Tra poche settimane, rimarca Zini, "riprenderanno i pagamenti delle scadenze fiscali e le rate dei mutui che sono stati sospesi nel 2020, quindi si avrà una pressione fiscale altissima, tutto questo non farà altro che indebitare ancor di più le aziende che difficilmente riusciranno a sopravvivere dopo questi 12 mesi drammatici, quindi una situazione insostenibile per molti". I ristoratori lanciano quindi alcune proposte per poter continuare a fare il loro mestiere. Al primo posto la riduzione proporzionata del pagamento della contribuzione del costo del lavoro, tasse, tributi locali ed energia riparametrato alle restrizioni imposte dal distanziamento e dalle chiusure anticipate, così da poter garantire occupazione e non fallire.

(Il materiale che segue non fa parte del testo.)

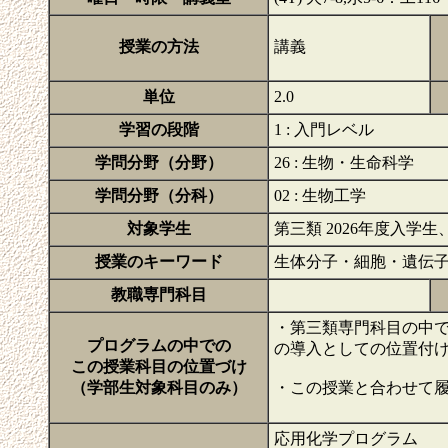
授業の方法
講義
単位
2.0
学習の段階
1 : 入門レベル
学問分野（分野）
26 : 生物・生命科学
学問分野（分科）
02 : 生物工学
対象学生
第三類 2026年度入学生
授業のキーワード
生体分子・細胞・遺伝子
教職専門科目
・第三類専門科目の中
プログラムの中での
の導入としての位置付
この授業科目の位置づけ
（学部生対象科目のみ）
・この授業と合わせて履
応用化学プログラム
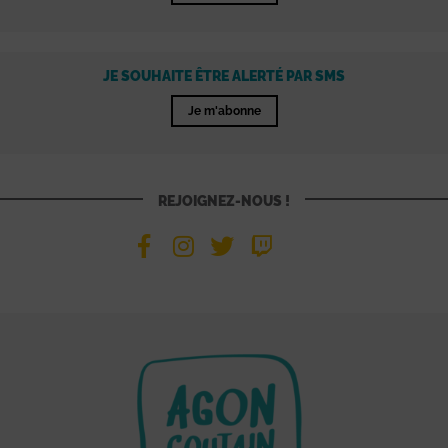
JE SOUHAITE ÊTRE ALERTÉ PAR SMS
Je m'abonne
REJOIGNEZ-NOUS !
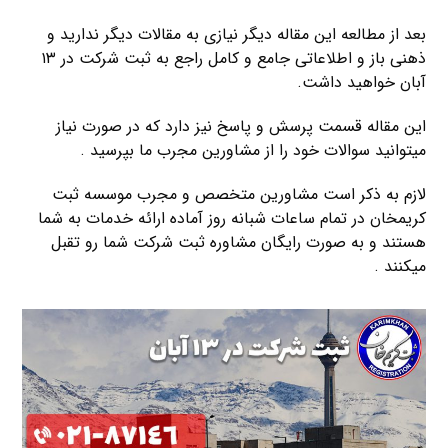
بعد از مطالعه این مقاله دیگر نیازی به مقالات دیگر ندارید و
ذهنی باز و اطلاعاتی جامع و کامل راجع به ثبت شرکت در ۱۳
آبان خواهید داشت.
این مقاله قسمت پرسش و پاسخ نیز دارد که در صورت نیاز
میتوانید سوالات خود را از مشاورین مجرب ما بپرسید .
لازم به ذکر است مشاورین متخصص و مجرب موسسه ثبت
کریمخان در تمام ساعات شبانه روز آماده ارائه خدمات به شما
هستند و به صورت رایگان مشاوره ثبت شرکت شما رو تقبل
میکنند .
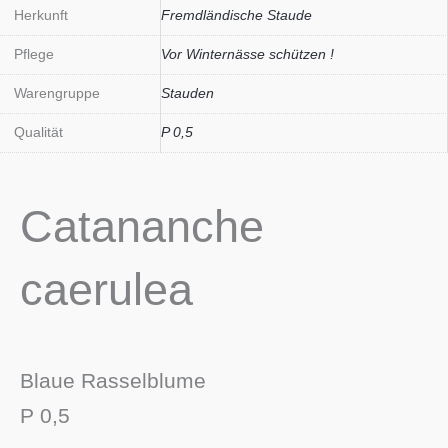
Herkunft
Fremdländische Staude
Pflege
Vor Winternässe schützen !
Warengruppe
Stauden
Qualität
P 0,5
Catananche
caerulea
Blaue Rasselblume
P 0,5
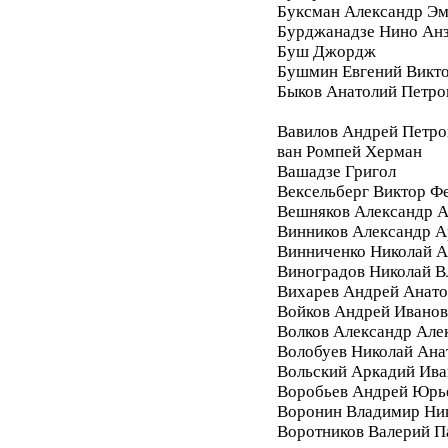
Буксман Александр Э
Бурджанадзе Нино Ан
Буш Джордж
Бушмин Евгений Викт
Быков Анатолий Петро
Вавилов Андрей Петро
ван Ромпей Херман
Вашадзе Григол
Вексельберг Виктор Ф
Вешняков Александр А
Винников Александр 
Винниченко Николай А
Виноградов Николай 
Вихарев Андрей Анато
Войков Андрей Ивано
Волков Александр Але
Волобуев Николай Ана
Вольский Аркадий Ива
Воробьев Андрей Юрь
Воронин Владимир Ни
Воротников Валерий П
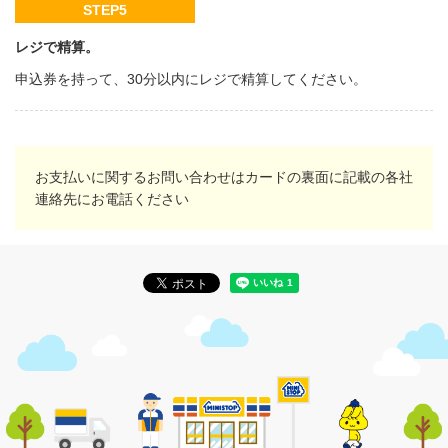
STEP5
レジで精算。
申込券を持って、30分以内にレジで精算してください。
お支払いに関するお問い合わせはカードの裏面に記載の各社
連絡先にお電話ください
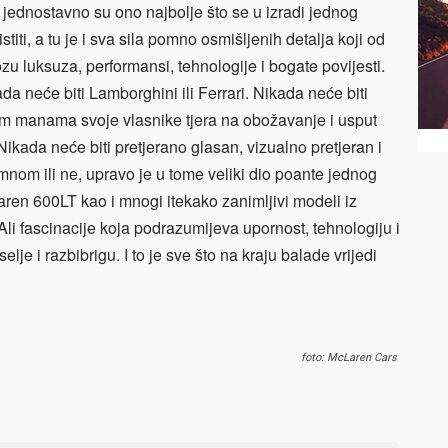
 jednostavno su ono najbolje što se u izradi jednog
ti, a tu je i sva sila pomno osmišljenih detalja koji od
u luksuza, performansi, tehnologije i bogate povijesti.
da neće biti Lamborghini ili Ferrari. Nikada neće biti
ojim manama svoje vlasnike tjera na obožavanje i usput
Nikada neće biti pretjerano glasan, vizualno pretjeran i
 mnom ili ne, upravo je u tome veliki dio poante jednog
ren 600LT kao i mnogi itekako zanimljivi modeli iz
Ali fascinacije koja podrazumijeva upornost, tehnologiju i
elje i razbibrigu. I to je sve što na kraju balade vrijedi
foto: McLaren Cars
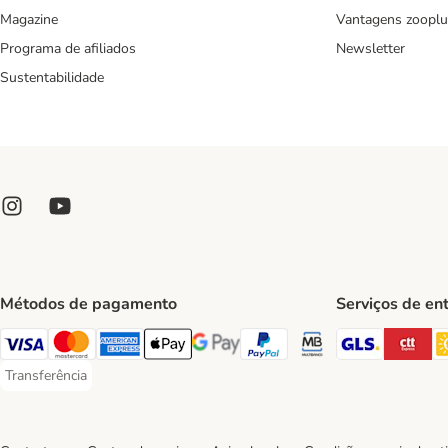
Magazine
Vantagens zooplu
Programa de afiliados
Newsletter
Sustentabilidade
Métodos de pagamento
Serviços de en
GLS Ship
CT
Visa Payment Method
Mastercard Payment Method
American Express Payment Method
Apple Pay Payment Method
Google Pay Payment Method
PayPal Payment Method
Multibanco Payment Met
Transferência
Transferência Payment Method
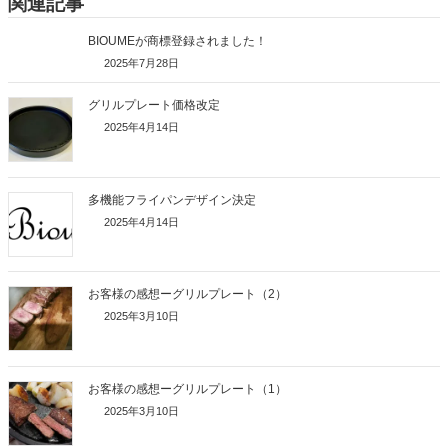
関連記事
BIOUMEが商標登録されました！
2025年7月28日
グリルプレート価格改定
2025年4月14日
多機能フライパンデザイン決定
2025年4月14日
お客様の感想ーグリルプレート（2）
2025年3月10日
お客様の感想ーグリルプレート（1）
2025年3月10日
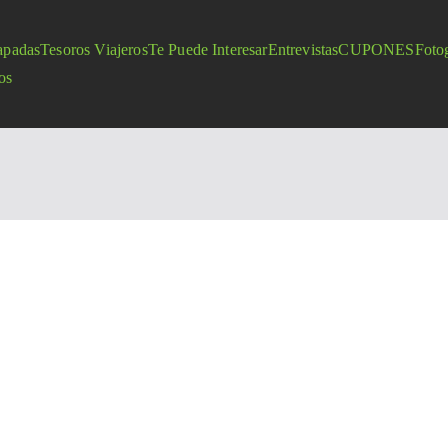
apadas
Tesoros Viajeros
Te Puede Interesar
Entrevistas
CUPONES
Fotog
os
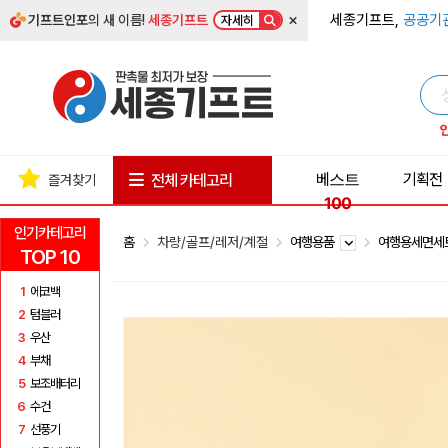
×
세종기프트,
공공기
기프트인포
의 새 이름!
세종기프트
자세히
베스트
기획전
전체 카테고리
즐겨찾기
100
인기카테고리
홈
차량/골프/레저/계절
여행용품
여행용세면
TOP 10
1
에코백
2
텀블러
3
우산
4
부채
5
보조배터리
6
수건
7
선풍기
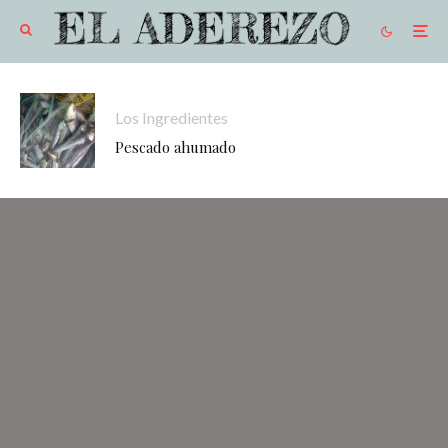
Los Ingredientes
Pescado ahumado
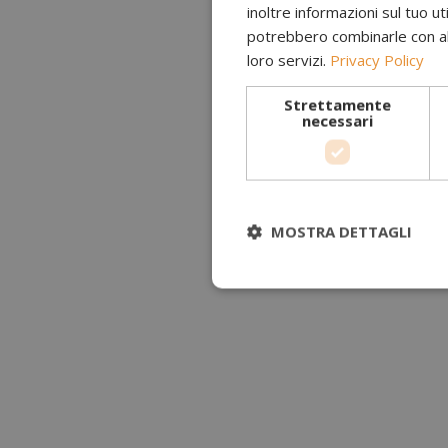
inoltre informazioni sul tuo uti
potrebbero combinarle con altr
loro servizi.
Privacy Policy
Strettamente
necessari
MOSTRA DETTAGLI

Quindi si chiede di rinnovare il credito di imposta per le locazioni e sollecitare i locatori alla riduzione degli affitti compensando con l'estensione alle attività commerciali della legge n. 176 del 2020 (rimborso del 50% sulla riduzione degli affitti).

Cosa chiedono i ristoratori

I ristoratori chiedono inoltre l'utilizzo dei fondi regionali per il sostegno economico alle micro imprese con bandi semplificati e con burocrazia semplificata e di rifinanziare i bandi già chiusi per esaurimento dei fondi, ma che hanno escluso molte imprese dai finanziamenti. Tra le richieste anche l'allineamento a 30 anni dei finanziamenti bancari garantiti dallo Stato, allungamento del periodo di preammortamento e snellimento delle pratiche per l'erogazione. Possibilità di includere mutui preesistenti nelle condizioni art. 13 comma 1 dl 23/2020 - Decreto Liquidità Imprese. Inoltre, si chiede un confronto con le amministrazioni locali e con la Regione per rivedere il criterio delle aperture dei pubblici esercizi nei centri urbani (direttiva Bolkestein) e dei regolamenti in materia di occupazione suolo pubblico e tassa dei rifiuti nonché l'istituzione di un Commissario straordinario, competente del settore Ho.re.ca, per gestire tempi e modalità di apertura, erogazione dei ristori e per avviare un processo di riforme strutturali necessarie al settore per la ripartenza e per la sopravvivenza tenendo il più possibile lontano infiltrazioni malavitose. Infine, gli imprenditori del settore invocano la lotta "a tutto l'abusivismo che nel nostro settore è diventato un male incurabile (circoli privati, sagre, vendita di alcolici, ristohome ecc.)".